とるものもとりあえず、とにかく江東区潮見というところにある中央協議会に生まれて初めて行きました。少し早く着いたので、隣にある潮見教会の聖堂でお祈りしてきました。そこにあった小さな碑を見て、潮見というところはかつて埋立地で、「蟻の町マリア」北原怜子さんがいたところと知りました。

 日本のカトリックの要である中央協議会の建物に入り、毅然とした聖域の空気に触れながら、応接間で司教様を待つことになりました。 

 やがて現れた司教様は昨晩、眠れなかったのか険しい目が充血していらっしゃいました。しかし、よく見るとハンサムなこと!ミーハーなおば様が騒ぐ訳がわかりました。
 俳優の二谷英明よりずっとハンサムで、クールな目元や漂うオーラは、濃縮されたミントのようでした。司教様は、今は、大阪の補佐司教でいらっしゃいますが、以前は名古屋教区司祭だったそうです。そういえば、織田信長のような切れのある目でした。もしかしたら、戦国の世に生きた名武将が、司教様の中で聖ミカエラとして生まれ変わったのかもしれません。

 メールで何度かやりとりしているとはいえ、初対面の私に対して、司教様はほとんどニコリともせず、私の話に聞き入ってくださいました。私も、聖なるもの、崇高なものに対する緊張感もありましたが、時折、私の真面目なジョークに笑ってくださって、安心しました。また、ピース9の会を設立し、同じカトリックの内外部でも非難があるでしょうに、日本の、世界の平和を守るために身をもって立ち上がり、私たちのために体を張って先鞭を取られている姿に感動いたしました。
 結局、メッセージはプログラムの都合上、頂かないことになりましたが、私は司教様に直々にお目にかかれることができ、本当に光栄でした。こんなこと一生にもう二度とないことでしょう。 

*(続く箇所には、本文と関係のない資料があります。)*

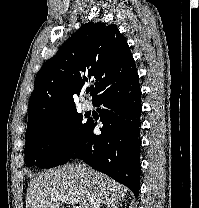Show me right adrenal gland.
I'll return each instance as SVG.
<instances>
[{
  "mask_svg": "<svg viewBox=\"0 0 199 208\" xmlns=\"http://www.w3.org/2000/svg\"><path fill=\"white\" fill-rule=\"evenodd\" d=\"M118 203L119 202L108 203L106 208H118Z\"/></svg>",
  "mask_w": 199,
  "mask_h": 208,
  "instance_id": "right-adrenal-gland-1",
  "label": "right adrenal gland"
}]
</instances>
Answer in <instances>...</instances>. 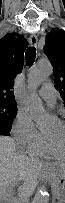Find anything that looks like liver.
Returning <instances> with one entry per match:
<instances>
[{
    "instance_id": "liver-1",
    "label": "liver",
    "mask_w": 65,
    "mask_h": 203,
    "mask_svg": "<svg viewBox=\"0 0 65 203\" xmlns=\"http://www.w3.org/2000/svg\"><path fill=\"white\" fill-rule=\"evenodd\" d=\"M15 142L12 138L0 137V196L1 203L8 197H13L14 188L18 187V197L13 203L25 202L34 192L37 178L47 175V169L56 164L43 163L34 158L15 152Z\"/></svg>"
}]
</instances>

 さて、私は七月のコンサートが無事に終わって親しい友人たち数人と、8月の終戦記念日に、自分たちのピース9の会Maria Arts & Music PEACE9を結成しました。その後11月に同じ麹町教会のマリア聖堂で、ピース9の関連で、「君が代と日の丸」に関する司教様の講演会があるというニュースをもらい、皆で聴きに行きました。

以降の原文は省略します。